When we push the calculator with our hand (presumably to move it out of the way), we exert a force, say \[F_{\text{muscle}}\] onto the calculator, and the calculator (obviously) moves out of the way. What we do not usually notice is that the calculator does also exert a force \[F_{\text{muscle}}\] back onto us (not onto the calculator, thus we can't cancel the forces out). However, since the equal and opposite \[-F_{\text{muscle}}\], exerting back on us, is relatively minuscule compared to the frictional force (and many other forces) between our body plus chair and the floor, we hardly ever notice us moving in the opposite direction. Assuming in a scenario that our chair had magical wheels that has zero friction with the floor, then the system (i.e. our body and chair) will indeed experience a force equivalent of \[F_{\text{muscle}}=(m_{\text{body}}+m_{\text{chair}})a\].

We will now look at the classical horse and cart paradox. This can be simplified into two masses connected by a light non-extensible string. A common misconception would be, how can a horse move a cart if they exert equal and opposite forces on each other? In fact, this statement would be correct if and only if the system only contained the horse, the cart and nothing else. However in real-world scenarios, people often forget about the fact that when the horse tries to pull the cart, the horse is exerting force onto the ground with its hooves, with the ground exerting an opposite and equal reaction towards the hooves, which drives the entire system (horse and cart) as a whole forward. This doesn't contradict the fact that the horse is ALSO pulling the cart with force \[T\] (tension), and the cart is pulling on the horse with force \[-T\] (equal and opposite), where \[T\] is obviously less than the force exerted on the ground by the horse.

To make this example clearer, we will attempt to calculate all forces mathematically. Assume \[F_{h}\] is the force applied by the hooves onto the ground at angle \[\theta\]. The vertical component, \[F_{h}\sin\theta\] would be the normal force of \[F_{h}\], while the horizontal component, \[F_{h}\cos\theta\] would be the force driving the entire system forward.
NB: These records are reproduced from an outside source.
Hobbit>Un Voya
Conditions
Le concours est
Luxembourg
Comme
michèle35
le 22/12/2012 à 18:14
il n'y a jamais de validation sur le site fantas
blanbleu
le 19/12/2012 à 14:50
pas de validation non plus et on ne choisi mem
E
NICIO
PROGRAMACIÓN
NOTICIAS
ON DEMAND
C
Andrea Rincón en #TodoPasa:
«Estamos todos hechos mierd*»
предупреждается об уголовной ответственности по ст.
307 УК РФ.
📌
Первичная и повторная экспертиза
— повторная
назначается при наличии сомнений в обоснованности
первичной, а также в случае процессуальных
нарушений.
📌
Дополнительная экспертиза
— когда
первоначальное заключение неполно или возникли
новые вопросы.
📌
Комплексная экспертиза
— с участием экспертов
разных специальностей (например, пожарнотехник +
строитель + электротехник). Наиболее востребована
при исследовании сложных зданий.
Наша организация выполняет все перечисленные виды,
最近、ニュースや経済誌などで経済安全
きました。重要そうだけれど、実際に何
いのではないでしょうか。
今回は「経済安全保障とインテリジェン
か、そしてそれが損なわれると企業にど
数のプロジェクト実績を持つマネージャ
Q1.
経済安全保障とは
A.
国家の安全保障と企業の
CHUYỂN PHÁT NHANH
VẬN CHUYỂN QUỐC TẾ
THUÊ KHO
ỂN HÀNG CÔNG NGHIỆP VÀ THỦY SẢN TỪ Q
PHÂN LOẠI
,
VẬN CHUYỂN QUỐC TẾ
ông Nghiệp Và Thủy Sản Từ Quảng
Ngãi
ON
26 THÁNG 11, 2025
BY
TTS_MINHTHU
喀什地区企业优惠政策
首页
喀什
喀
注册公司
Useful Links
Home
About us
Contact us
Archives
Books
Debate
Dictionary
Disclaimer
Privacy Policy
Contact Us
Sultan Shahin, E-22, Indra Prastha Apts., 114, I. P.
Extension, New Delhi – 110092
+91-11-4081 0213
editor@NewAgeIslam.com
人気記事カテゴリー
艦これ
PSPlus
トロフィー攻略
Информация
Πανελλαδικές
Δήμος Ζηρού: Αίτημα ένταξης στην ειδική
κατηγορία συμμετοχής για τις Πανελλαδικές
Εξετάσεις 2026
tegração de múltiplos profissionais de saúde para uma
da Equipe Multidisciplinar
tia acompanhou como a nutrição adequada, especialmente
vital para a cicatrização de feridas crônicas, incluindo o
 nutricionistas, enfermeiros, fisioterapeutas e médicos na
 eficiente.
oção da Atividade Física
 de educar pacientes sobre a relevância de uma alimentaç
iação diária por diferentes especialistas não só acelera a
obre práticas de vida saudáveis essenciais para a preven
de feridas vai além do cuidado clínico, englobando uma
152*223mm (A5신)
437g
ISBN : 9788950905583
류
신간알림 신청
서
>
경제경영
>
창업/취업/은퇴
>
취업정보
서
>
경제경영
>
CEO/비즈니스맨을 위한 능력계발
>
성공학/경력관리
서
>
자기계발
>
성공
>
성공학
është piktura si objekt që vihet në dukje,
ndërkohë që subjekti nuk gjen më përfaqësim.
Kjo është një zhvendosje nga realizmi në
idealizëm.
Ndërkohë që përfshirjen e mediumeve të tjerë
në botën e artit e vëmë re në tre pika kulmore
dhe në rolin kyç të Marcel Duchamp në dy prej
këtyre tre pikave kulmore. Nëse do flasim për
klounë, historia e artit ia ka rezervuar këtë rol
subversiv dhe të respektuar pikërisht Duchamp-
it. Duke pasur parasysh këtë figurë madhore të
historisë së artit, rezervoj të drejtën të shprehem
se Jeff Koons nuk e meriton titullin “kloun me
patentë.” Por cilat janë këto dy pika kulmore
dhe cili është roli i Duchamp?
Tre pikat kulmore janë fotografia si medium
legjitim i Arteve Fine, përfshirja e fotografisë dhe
Assuming here that the cart wheels are magical and have zero friction with the ground, then the net force acting on the cart would be exactly \[T\] in the forwards direction (by the horse), and the net force acting on the horse would be \[F_{h}\cos\theta-T\]. If there were friction between the wheels and the ground, then the net force acting on the cart would simply be \[T-F_{r}\], where \[F_{r}\] is the frictional force.